[WHAT IS BEING ASKED]: Your answer must be the exact lines below, starting with the line with "Finishing Tools" and going on through the line with "- För att garantera att vår h", both included, with no pictures.
[[ EXERCISE MATERIAL open ]]
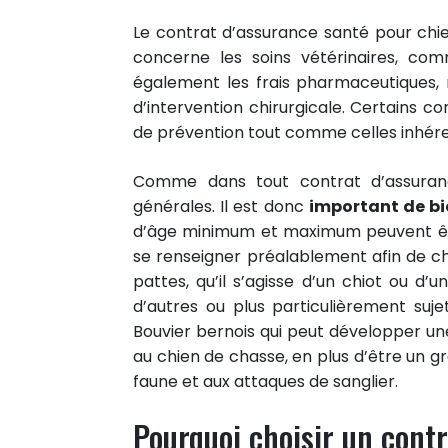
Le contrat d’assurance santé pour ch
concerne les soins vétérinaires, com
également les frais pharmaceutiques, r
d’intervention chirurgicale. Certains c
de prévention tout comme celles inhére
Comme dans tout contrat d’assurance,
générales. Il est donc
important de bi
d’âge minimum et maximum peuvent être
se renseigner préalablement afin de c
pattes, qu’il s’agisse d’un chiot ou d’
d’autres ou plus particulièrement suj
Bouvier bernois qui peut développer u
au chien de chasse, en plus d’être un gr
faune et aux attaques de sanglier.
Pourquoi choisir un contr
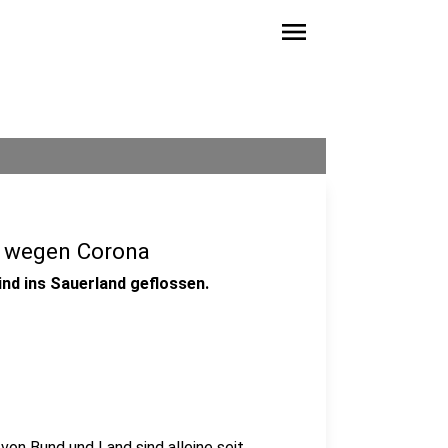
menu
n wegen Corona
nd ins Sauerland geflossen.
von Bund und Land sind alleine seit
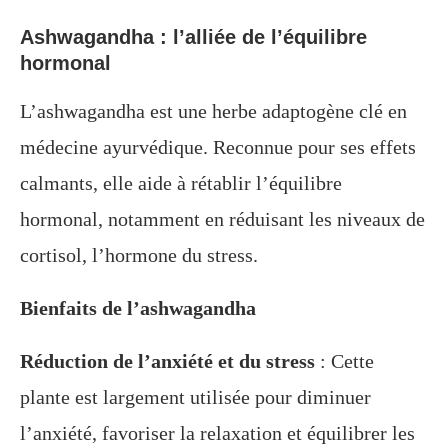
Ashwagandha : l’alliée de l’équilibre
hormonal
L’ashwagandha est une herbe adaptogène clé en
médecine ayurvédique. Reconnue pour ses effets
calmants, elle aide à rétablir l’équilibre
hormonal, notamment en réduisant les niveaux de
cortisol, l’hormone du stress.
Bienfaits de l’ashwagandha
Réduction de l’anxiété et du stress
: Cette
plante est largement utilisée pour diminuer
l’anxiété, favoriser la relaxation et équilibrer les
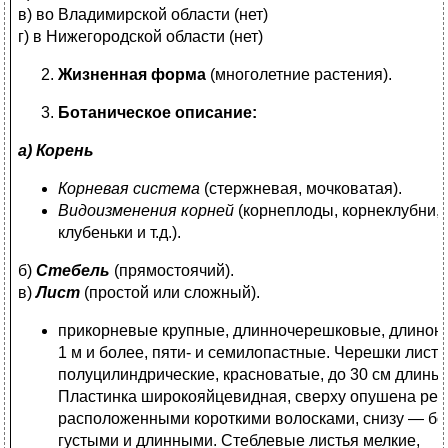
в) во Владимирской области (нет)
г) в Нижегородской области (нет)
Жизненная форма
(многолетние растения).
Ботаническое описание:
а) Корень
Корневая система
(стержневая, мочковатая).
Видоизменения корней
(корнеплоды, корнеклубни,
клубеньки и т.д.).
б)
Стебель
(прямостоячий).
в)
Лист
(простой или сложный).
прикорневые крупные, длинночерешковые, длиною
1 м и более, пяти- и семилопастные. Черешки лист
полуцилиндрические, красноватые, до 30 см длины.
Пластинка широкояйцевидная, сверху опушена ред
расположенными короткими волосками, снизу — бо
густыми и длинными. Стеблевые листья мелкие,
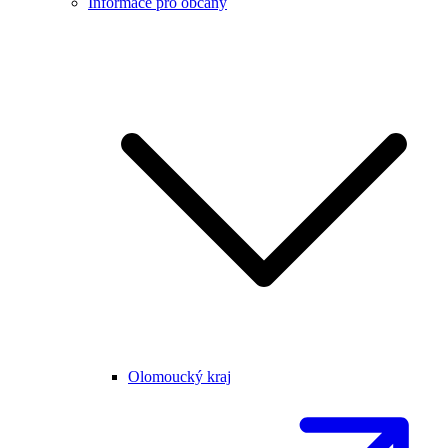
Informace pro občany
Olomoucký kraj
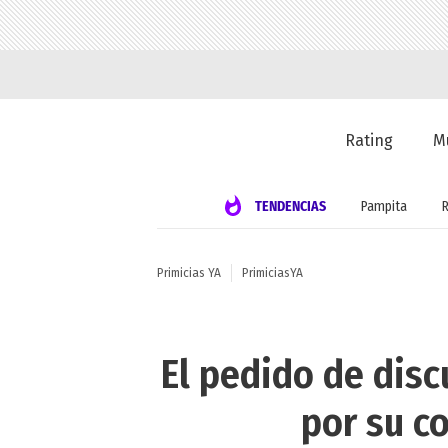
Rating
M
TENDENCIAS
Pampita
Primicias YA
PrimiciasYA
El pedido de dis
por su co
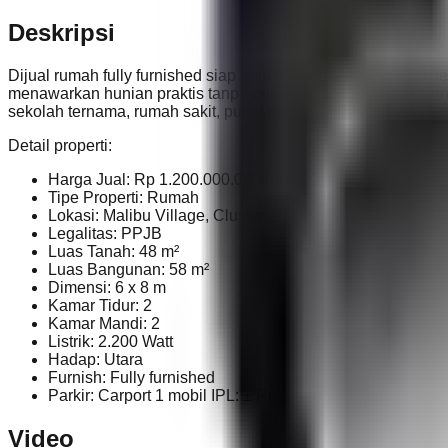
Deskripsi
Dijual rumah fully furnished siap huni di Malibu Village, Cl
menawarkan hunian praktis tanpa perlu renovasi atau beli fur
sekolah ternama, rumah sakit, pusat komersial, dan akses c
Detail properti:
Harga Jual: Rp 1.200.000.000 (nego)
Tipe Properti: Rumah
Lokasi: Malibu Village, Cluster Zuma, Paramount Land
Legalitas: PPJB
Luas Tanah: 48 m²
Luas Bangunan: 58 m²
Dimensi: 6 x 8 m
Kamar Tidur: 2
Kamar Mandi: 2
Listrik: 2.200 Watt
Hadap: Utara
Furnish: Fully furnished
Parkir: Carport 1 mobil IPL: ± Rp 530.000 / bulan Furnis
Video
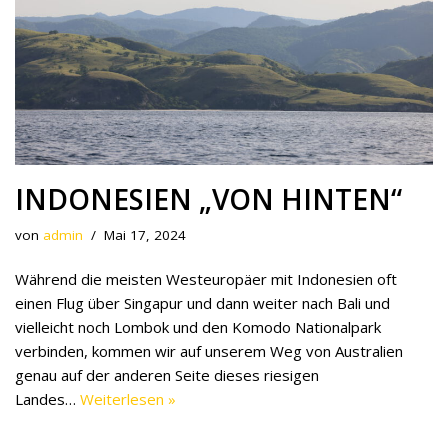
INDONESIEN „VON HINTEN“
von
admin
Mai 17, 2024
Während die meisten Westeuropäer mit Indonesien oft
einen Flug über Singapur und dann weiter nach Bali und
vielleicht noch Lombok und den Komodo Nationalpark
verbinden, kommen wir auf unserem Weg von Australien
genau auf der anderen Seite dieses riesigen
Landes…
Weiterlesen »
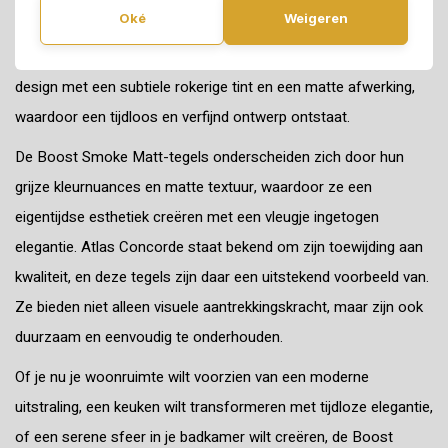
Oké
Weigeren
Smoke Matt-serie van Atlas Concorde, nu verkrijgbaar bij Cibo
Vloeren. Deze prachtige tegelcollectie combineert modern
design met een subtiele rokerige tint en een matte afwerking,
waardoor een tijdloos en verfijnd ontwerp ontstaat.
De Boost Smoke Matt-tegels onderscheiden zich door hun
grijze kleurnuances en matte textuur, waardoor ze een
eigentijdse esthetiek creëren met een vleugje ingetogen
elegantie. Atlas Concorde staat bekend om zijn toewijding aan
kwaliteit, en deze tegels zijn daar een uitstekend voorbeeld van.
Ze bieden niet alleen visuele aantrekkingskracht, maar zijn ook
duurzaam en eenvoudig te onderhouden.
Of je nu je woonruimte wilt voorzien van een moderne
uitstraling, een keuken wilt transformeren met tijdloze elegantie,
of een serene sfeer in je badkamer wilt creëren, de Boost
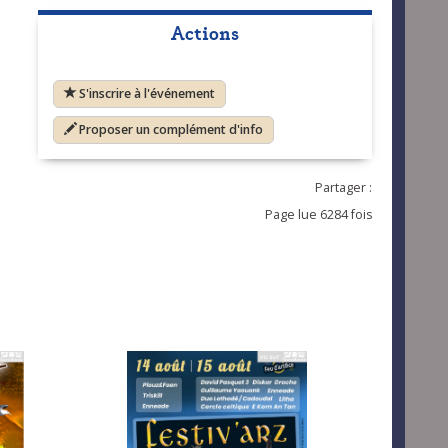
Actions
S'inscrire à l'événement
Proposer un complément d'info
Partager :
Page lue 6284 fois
[[ EXERCISE MATERIAL closed ]]
[[ EXERCISE MATERIAL open ]]
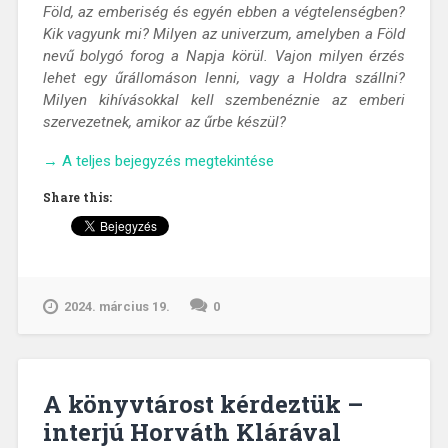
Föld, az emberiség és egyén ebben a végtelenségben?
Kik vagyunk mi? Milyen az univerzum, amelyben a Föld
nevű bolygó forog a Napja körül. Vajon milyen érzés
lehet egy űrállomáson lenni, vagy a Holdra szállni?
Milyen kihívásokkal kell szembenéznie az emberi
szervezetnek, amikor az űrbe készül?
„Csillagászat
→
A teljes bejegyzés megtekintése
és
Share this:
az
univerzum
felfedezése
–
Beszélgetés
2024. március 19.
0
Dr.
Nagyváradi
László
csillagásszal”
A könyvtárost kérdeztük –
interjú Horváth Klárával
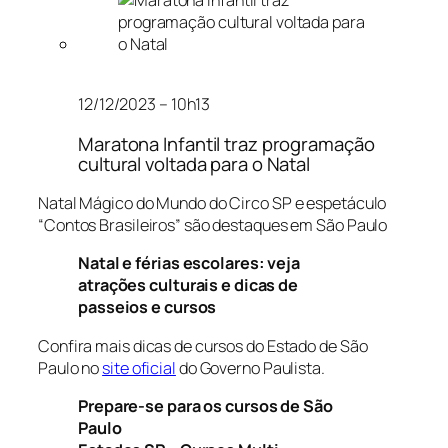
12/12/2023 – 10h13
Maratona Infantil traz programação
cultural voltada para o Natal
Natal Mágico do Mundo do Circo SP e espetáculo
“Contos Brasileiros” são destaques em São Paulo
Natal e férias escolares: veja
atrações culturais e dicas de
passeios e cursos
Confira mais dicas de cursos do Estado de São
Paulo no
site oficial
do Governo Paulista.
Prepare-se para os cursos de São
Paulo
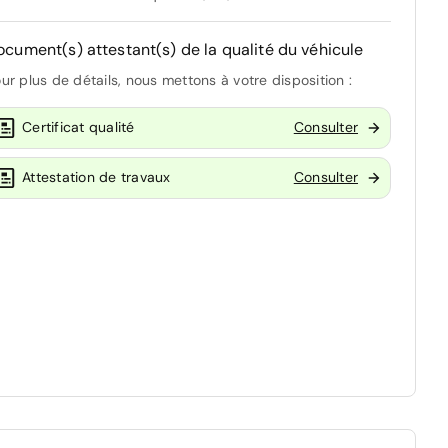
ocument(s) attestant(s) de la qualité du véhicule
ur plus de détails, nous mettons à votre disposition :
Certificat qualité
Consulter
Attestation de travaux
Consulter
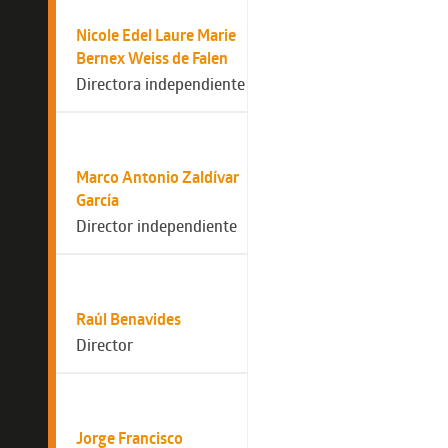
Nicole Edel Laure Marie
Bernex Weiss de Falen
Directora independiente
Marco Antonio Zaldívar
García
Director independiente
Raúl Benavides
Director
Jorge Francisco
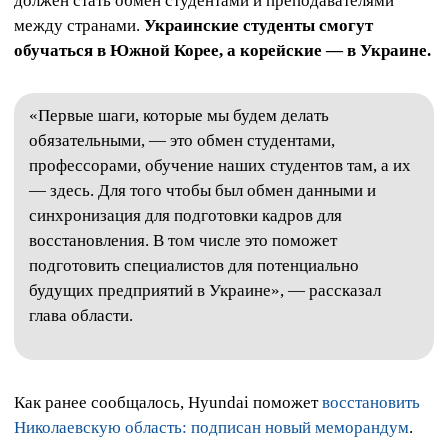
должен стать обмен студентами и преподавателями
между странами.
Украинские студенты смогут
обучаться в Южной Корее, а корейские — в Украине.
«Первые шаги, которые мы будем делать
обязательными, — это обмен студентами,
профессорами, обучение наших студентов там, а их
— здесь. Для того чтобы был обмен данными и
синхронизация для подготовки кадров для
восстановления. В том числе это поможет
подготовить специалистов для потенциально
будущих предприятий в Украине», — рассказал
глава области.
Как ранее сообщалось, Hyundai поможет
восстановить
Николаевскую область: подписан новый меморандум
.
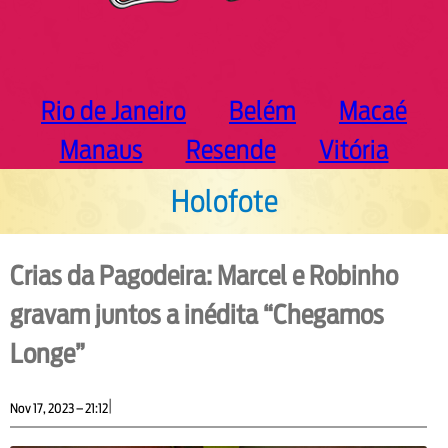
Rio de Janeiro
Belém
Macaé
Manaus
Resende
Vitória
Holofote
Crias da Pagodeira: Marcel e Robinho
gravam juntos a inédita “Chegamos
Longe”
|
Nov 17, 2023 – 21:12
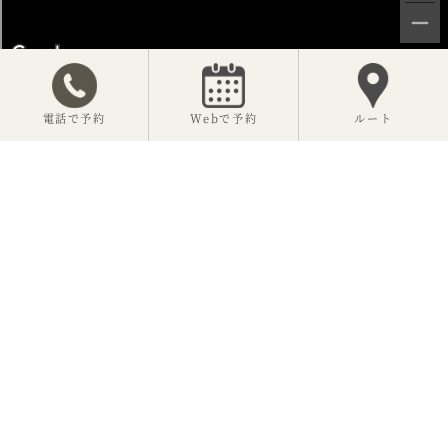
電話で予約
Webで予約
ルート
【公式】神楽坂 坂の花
[[ EXERCISE MATERIAL closed ]]
[[ EXERCISE MATERIAL open ]]
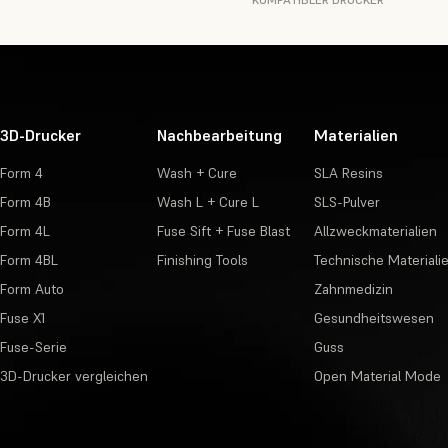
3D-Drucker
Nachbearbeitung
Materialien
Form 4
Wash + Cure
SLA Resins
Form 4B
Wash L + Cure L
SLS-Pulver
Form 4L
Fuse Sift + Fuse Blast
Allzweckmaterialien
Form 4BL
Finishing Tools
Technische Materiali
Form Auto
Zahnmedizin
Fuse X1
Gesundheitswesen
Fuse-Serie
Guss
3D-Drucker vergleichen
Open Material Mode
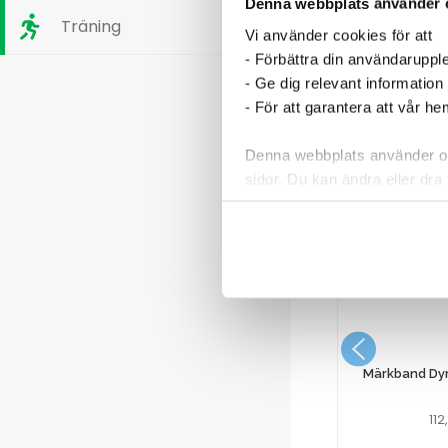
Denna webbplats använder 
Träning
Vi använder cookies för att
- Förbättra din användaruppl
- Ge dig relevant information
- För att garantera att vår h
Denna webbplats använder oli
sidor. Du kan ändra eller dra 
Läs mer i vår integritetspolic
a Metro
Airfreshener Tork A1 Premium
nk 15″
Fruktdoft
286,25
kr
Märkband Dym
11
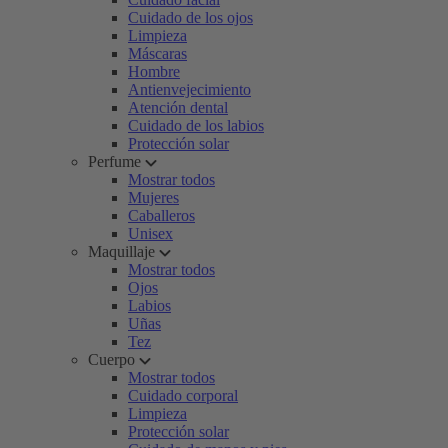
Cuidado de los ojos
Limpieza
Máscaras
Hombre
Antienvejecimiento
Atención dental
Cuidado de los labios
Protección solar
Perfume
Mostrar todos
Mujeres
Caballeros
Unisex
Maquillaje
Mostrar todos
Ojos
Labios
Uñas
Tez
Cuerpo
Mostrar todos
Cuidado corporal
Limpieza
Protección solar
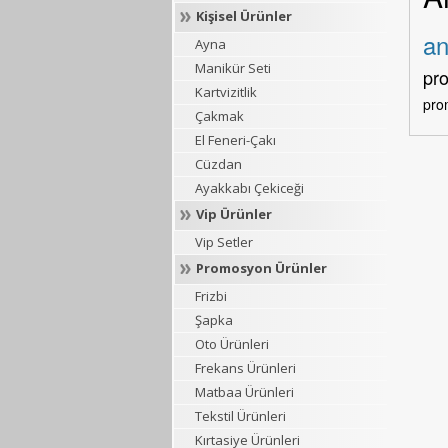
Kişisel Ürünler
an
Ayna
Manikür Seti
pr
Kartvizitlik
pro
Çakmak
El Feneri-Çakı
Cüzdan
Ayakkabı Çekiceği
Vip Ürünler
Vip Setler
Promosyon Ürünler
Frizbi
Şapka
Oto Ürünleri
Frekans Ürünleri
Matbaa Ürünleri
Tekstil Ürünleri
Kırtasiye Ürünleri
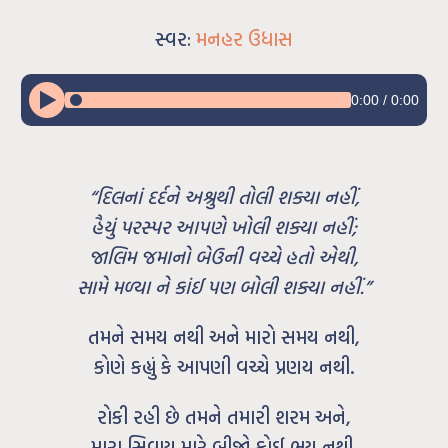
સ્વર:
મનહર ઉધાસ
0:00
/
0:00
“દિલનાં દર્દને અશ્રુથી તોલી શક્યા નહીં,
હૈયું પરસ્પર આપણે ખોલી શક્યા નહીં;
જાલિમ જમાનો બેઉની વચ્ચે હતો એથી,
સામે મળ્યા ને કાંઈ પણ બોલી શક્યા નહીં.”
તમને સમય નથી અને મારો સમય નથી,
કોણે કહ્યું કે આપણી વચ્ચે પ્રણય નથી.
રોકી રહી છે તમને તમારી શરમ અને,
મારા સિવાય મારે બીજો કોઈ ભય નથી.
[[ EXERCISE MATERIAL closed ]]
[TASK RESULT]:
Finishing Tools
Technische Materiali
Form Auto
Zahnmedizin
Fuse X1
Gesundheitswesen
Fuse-Serie
Guss
3D-Drucker vergleichen
Open Material Mode
Denna webbplats använder 
Träning
Vi använder cookies för att
- Förbättra din användaruppl
- Ge dig relevant information
- För att garantera att vår h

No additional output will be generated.